Dataset excerpt:
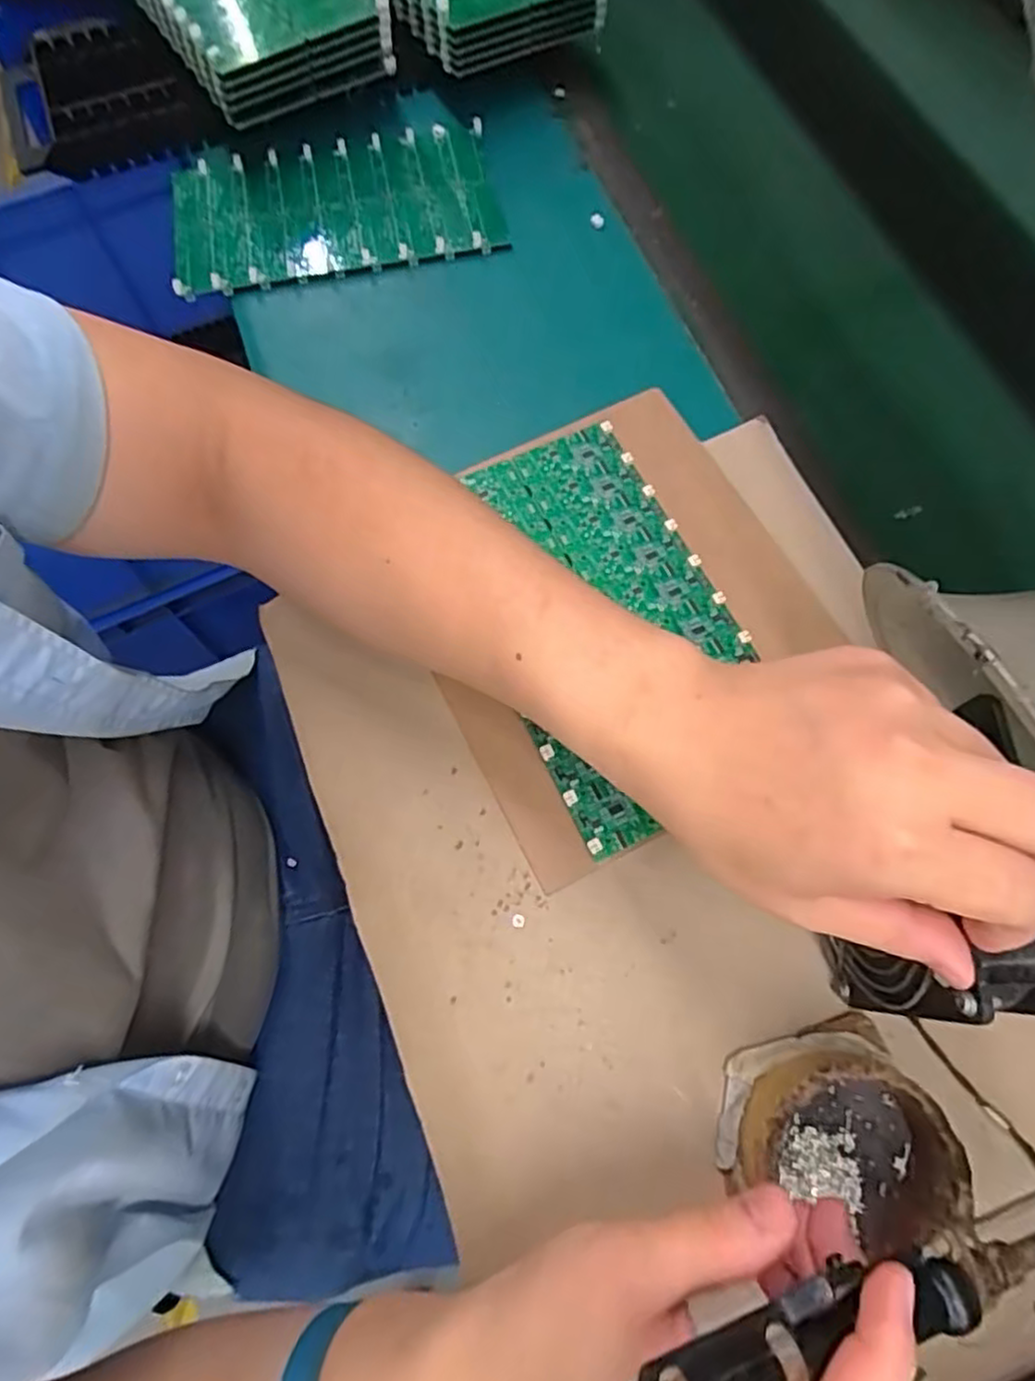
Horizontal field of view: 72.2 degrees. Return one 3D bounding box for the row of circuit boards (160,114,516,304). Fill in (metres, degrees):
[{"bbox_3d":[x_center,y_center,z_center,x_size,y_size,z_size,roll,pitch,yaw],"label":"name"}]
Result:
[{"bbox_3d":[-0.145,-0.383,0.560,0.248,0.017,0.154,-11,69,-3],"label":"row of circuit boards"}]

Directions for this task: Output nothing but an exact retyping of the material, pictures excluded.

Answer:
Horizontal field of view: 72.2 degrees. Return one 3D bounding box for the row of circuit boards (160,114,516,304). Fill in (metres, degrees):
[{"bbox_3d":[x_center,y_center,z_center,x_size,y_size,z_size,roll,pitch,yaw],"label":"name"}]
Result:
[{"bbox_3d":[-0.145,-0.383,0.560,0.248,0.017,0.154,-11,69,-3],"label":"row of circuit boards"}]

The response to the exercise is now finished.